Directions: Only a number is expected: how many lines in the data below contain the word "hand".

Task inputs:
--------------------

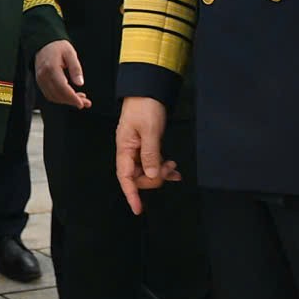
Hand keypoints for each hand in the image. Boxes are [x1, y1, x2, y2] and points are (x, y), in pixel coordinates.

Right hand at [35, 40, 90, 108]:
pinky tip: (69, 96)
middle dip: (72, 101)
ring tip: (79, 99)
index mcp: (51, 68)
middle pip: (58, 95)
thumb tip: (80, 82)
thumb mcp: (70, 53)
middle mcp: (43, 75)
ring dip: (67, 101)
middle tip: (85, 102)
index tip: (82, 103)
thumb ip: (76, 68)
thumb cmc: (57, 47)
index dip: (72, 97)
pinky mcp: (40, 82)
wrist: (44, 44)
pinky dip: (60, 98)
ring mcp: (40, 80)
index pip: (62, 88)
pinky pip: (50, 95)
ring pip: (53, 97)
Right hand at [114, 96, 176, 214]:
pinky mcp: (146, 144)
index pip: (125, 177)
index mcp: (124, 148)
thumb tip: (151, 174)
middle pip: (138, 177)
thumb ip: (150, 154)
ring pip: (147, 170)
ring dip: (160, 172)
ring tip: (174, 168)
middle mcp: (129, 150)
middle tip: (169, 171)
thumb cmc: (145, 106)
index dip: (131, 194)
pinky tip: (173, 167)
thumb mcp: (150, 130)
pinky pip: (153, 162)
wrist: (149, 89)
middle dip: (154, 178)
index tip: (138, 209)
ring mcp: (137, 148)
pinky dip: (163, 166)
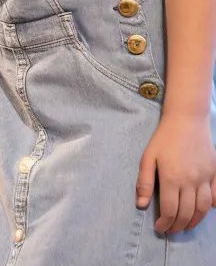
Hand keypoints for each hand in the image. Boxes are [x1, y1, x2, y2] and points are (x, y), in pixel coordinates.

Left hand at [136, 115, 215, 233]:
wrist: (186, 121)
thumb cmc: (164, 138)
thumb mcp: (148, 157)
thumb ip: (145, 181)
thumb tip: (141, 204)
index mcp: (172, 178)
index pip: (170, 210)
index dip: (165, 223)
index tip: (159, 228)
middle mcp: (191, 182)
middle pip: (187, 213)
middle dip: (178, 226)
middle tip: (171, 230)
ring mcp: (205, 179)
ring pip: (203, 209)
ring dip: (194, 221)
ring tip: (186, 226)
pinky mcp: (214, 174)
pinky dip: (211, 208)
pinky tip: (204, 211)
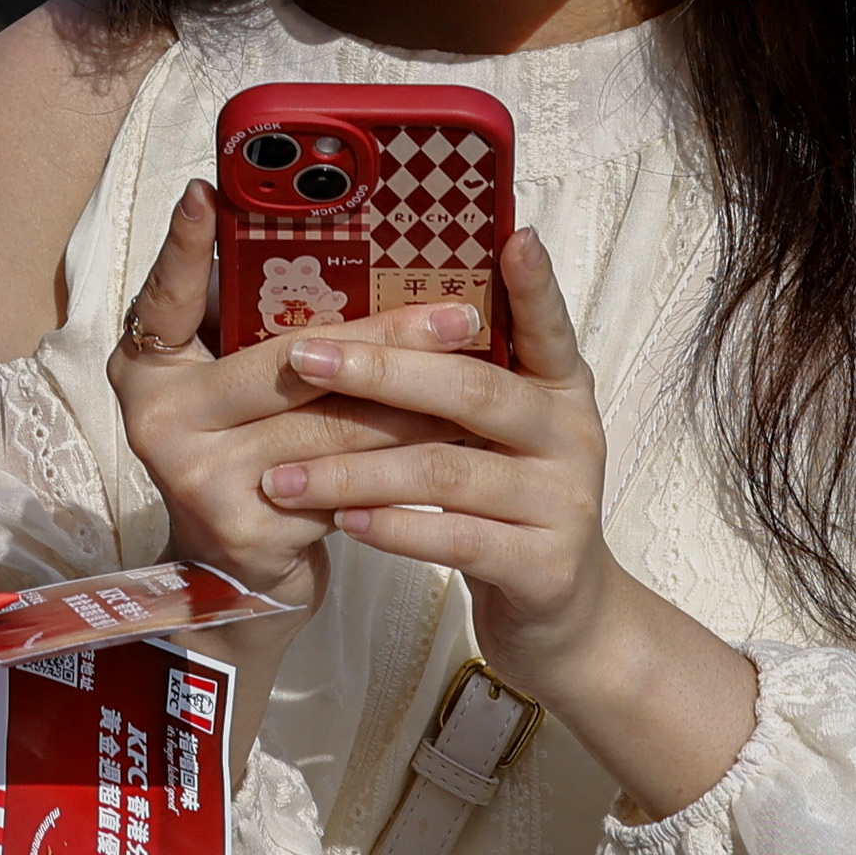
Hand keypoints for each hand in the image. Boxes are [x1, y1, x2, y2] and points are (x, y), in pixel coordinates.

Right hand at [99, 184, 485, 599]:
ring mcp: (204, 481)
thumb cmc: (244, 449)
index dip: (184, 247)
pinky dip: (409, 453)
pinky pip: (352, 480)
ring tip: (478, 365)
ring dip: (417, 394)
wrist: (231, 578)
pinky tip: (457, 432)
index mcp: (150, 370)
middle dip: (386, 334)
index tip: (207, 193)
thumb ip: (251, 324)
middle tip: (457, 312)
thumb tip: (328, 238)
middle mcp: (162, 423)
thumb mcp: (229, 385)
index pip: (166, 299)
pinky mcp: (253, 530)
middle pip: (290, 362)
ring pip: (336, 422)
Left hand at [250, 230, 736, 774]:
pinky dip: (396, 528)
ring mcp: (563, 503)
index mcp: (561, 387)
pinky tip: (343, 523)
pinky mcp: (544, 566)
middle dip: (381, 370)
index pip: (547, 324)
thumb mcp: (502, 435)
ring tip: (284, 474)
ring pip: (448, 470)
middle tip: (301, 358)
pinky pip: (458, 539)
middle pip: (472, 390)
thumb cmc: (510, 504)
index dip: (533, 284)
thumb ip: (462, 383)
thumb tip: (368, 318)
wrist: (567, 618)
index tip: (511, 236)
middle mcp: (571, 434)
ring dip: (357, 469)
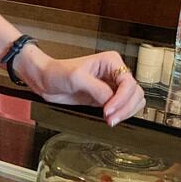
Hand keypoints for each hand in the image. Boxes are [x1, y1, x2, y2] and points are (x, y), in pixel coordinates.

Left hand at [15, 45, 145, 126]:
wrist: (45, 81)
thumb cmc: (57, 72)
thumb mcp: (76, 78)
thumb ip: (97, 89)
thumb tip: (111, 100)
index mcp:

--------------------

Answer space: 10